» Goal of the exercise
Return the crafts blog excerpt below word for word, from start to finish.

» Document excerpt

§ §

Dear readers! First off, I would like to wish you a happy New Year! May the upcoming year be full of joy, good health, peace and creativity. I'd like also to apologize for not blogging, and not responding to emails and comments lately - I've been too busy with my classes.
November 28, 2010
To continue the subject of Hanukkah-themed recycling crafts I started in the previous post, I'm sharing another Hanukkah Menorah idea. This one is made of recycled paper using the paper quilling technique from 1/4"- and 3/8"-wide strips (0.5cm and 1cm). First I planned to paint it silver, but then decided to leave it as is. This Menorah is approximately 5 inches (12.5cm) in height, I think it may be called "Mega-quilling" compared to the miniature quilled Hanukkah Menoras I made last year.
Happy Hanukkah! חג אורים שמח
November 26, 2010
Very soon, at the beginning of December, Jewish people around the world will be celebrating the holiday of Hanukkah. Candles, Hanukiyot (Hanukkah Menorahs / Hanukkah lamps), doughnuts and dreidels (spinning tops) are being sold everywhere in Israel.
November 8, 2010
Nuphar lutea or Yellow water-lily is a genus of aquatic plants. It grows in ponds and slow-moving rivers, native to Eurasia and North America, but can be also found here in Israel. Nuphar blooms in spring and early summer.

§ §

» Provided material
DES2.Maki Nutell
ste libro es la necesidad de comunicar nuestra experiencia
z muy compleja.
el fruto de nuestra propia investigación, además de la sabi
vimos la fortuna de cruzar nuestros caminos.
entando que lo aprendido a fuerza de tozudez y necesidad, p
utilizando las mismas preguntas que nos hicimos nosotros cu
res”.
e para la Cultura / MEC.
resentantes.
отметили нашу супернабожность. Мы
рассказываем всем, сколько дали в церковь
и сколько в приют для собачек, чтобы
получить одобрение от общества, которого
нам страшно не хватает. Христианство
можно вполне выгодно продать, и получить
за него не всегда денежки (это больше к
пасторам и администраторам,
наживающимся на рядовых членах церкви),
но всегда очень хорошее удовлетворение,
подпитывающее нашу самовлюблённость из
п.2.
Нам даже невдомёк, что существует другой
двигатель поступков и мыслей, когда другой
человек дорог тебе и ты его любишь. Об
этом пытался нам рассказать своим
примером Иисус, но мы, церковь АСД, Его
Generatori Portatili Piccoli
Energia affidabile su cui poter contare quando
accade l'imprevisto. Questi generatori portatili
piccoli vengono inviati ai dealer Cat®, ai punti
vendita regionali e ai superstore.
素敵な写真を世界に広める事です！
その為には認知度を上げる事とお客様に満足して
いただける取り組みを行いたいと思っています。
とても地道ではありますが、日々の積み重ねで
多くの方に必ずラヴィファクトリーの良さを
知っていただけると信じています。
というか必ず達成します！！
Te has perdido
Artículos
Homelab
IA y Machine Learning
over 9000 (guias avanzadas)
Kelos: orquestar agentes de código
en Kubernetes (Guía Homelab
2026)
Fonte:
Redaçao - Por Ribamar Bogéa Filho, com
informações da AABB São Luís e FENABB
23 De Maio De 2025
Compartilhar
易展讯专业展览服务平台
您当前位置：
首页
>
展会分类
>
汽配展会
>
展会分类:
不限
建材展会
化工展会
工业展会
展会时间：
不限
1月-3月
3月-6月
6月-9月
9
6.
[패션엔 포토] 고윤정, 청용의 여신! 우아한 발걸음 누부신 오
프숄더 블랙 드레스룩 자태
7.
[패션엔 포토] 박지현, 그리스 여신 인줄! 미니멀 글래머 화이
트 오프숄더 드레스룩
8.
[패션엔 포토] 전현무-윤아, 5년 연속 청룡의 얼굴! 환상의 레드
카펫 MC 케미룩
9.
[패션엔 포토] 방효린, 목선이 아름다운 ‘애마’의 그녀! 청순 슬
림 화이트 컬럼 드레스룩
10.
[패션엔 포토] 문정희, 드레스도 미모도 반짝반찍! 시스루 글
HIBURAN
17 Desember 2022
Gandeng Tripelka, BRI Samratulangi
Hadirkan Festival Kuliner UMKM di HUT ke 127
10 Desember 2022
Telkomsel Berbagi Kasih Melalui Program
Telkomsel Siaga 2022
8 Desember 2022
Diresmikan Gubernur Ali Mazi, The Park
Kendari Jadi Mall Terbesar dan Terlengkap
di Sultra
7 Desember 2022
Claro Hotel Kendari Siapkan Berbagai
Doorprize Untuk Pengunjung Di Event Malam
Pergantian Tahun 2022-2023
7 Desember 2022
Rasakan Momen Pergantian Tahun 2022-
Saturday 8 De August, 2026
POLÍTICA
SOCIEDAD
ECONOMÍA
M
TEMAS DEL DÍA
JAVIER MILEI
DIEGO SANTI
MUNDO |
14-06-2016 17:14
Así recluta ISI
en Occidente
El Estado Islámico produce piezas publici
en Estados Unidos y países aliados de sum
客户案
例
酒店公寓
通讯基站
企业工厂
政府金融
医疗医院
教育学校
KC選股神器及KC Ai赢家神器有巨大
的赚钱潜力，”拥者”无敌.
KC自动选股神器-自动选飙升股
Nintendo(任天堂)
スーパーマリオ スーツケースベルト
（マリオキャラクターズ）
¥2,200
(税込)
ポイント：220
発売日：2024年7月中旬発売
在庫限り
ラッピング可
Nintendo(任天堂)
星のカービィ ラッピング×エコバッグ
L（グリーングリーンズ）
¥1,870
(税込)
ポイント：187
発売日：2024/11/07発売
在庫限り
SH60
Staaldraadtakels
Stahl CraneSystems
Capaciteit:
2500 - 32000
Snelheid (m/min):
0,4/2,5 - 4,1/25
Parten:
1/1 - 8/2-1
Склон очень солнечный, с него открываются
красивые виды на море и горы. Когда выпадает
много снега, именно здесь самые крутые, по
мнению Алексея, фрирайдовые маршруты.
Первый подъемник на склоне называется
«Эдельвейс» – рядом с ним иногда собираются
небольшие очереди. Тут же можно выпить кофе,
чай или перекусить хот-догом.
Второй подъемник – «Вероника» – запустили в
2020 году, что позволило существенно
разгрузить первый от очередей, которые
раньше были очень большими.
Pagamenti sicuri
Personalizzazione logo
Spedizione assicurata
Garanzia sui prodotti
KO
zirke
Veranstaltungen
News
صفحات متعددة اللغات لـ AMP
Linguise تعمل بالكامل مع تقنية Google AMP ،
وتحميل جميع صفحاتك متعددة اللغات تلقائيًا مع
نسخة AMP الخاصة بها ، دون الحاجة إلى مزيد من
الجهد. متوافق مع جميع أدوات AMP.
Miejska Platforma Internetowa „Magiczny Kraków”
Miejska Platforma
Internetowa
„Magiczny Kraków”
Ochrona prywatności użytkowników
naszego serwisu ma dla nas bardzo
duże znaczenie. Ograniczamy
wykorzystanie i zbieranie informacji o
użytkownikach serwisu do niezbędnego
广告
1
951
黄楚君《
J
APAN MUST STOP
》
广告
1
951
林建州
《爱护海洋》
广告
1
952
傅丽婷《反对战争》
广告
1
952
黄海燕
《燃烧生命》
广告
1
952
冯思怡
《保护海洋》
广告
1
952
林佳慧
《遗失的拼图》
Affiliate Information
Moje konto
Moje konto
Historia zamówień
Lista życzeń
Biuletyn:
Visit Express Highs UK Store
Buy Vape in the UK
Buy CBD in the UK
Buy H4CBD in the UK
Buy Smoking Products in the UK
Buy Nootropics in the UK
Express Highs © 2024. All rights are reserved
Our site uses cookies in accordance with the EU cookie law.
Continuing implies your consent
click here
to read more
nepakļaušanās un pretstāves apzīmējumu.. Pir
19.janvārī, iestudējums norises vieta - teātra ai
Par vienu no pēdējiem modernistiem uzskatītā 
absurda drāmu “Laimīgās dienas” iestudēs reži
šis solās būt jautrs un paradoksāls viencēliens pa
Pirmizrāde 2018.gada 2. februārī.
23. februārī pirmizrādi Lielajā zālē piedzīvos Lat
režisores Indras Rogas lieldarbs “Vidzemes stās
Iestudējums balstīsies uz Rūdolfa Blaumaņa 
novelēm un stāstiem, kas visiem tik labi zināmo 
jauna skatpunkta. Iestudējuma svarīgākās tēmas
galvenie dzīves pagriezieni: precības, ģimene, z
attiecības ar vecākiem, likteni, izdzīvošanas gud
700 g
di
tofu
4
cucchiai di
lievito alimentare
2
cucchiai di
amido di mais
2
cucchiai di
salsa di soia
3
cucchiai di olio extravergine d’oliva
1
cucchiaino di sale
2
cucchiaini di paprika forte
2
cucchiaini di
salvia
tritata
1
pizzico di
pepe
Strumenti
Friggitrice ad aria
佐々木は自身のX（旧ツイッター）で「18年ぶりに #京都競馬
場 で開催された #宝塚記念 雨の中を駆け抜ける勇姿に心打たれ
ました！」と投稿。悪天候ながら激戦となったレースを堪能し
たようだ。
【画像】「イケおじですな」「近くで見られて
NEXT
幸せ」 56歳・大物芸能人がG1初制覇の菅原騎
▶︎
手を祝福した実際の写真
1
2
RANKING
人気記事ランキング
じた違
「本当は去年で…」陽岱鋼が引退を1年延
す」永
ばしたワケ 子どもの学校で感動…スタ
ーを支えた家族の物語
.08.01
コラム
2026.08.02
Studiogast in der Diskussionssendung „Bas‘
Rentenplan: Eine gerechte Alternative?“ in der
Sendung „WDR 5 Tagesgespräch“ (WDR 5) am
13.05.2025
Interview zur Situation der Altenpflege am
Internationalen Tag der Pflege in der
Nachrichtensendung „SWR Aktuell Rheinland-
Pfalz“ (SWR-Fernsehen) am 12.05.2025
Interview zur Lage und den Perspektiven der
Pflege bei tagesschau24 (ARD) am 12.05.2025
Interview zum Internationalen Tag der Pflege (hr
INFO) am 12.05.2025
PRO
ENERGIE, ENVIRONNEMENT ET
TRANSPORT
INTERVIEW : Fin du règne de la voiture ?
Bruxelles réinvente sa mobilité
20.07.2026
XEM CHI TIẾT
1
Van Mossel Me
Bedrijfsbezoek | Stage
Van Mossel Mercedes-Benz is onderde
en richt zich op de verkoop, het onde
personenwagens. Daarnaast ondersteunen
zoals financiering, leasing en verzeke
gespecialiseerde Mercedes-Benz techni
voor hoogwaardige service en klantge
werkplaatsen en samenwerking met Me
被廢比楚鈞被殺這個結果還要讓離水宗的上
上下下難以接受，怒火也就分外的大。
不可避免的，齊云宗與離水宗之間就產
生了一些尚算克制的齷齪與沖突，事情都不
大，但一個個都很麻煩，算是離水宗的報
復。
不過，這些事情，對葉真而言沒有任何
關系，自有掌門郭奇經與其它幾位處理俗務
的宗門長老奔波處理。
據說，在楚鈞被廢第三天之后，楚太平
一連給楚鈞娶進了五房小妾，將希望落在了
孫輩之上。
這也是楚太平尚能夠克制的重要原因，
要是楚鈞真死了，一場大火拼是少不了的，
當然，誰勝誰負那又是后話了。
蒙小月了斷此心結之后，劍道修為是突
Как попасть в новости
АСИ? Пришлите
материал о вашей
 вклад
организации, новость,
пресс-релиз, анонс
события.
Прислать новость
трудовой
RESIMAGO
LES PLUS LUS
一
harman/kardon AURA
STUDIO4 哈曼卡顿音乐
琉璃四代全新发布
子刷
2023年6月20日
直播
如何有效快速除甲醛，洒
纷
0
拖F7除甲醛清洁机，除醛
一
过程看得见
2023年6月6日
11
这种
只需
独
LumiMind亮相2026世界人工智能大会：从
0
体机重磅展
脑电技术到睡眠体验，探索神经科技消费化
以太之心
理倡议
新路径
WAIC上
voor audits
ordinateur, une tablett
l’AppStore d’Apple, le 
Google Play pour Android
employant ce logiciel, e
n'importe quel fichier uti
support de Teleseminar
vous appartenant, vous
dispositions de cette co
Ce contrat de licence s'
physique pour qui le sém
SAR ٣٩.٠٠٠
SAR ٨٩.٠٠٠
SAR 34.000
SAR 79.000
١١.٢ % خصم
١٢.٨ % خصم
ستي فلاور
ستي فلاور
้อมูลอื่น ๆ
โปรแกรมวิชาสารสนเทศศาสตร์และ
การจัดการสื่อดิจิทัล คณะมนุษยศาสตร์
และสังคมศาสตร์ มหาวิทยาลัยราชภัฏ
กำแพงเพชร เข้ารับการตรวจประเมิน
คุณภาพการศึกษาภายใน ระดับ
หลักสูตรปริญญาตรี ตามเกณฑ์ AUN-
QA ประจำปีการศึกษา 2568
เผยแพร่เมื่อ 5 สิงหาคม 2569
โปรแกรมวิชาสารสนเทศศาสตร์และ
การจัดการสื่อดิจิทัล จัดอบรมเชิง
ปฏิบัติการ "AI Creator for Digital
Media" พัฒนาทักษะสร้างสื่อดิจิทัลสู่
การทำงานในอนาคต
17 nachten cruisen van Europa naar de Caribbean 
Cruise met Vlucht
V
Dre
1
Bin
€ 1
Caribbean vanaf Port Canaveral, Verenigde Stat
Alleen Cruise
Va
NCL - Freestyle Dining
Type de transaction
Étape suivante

§ §

» Task response
Dear readers! First off, I would like to wish you a happy New Year! May the upcoming year be full of joy, good health, peace and creativity. I'd like also to apologize for not blogging, and not responding to emails and comments lately - I've been too busy with my classes.
November 28, 2010
To continue the subject of Hanukkah-themed recycling crafts I started in the previous post, I'm sharing another Hanukkah Menorah idea. This one is made of recycled paper using the paper quilling technique from 1/4"- and 3/8"-wide strips (0.5cm and 1cm). First I planned to paint it silver, but then decided to leave it as is. This Menorah is approximately 5 inches (12.5cm) in height, I think it may be called "Mega-quilling" compared to the miniature quilled Hanukkah Menoras I made last year.
Happy Hanukkah! חג אורים שמח
November 26, 2010
Very soon, at the beginning of December, Jewish people around the world will be celebrating the holiday of Hanukkah. Candles, Hanukiyot (Hanukkah Menorahs / Hanukkah lamps), doughnuts and dreidels (spinning tops) are being sold everywhere in Israel.
November 8, 2010
Nuphar lutea or Yellow water-lily is a genus of aquatic plants. It grows in ponds and slow-moving rivers, native to Eurasia and North America, but can be also found here in Israel. Nuphar blooms in spring and early summer.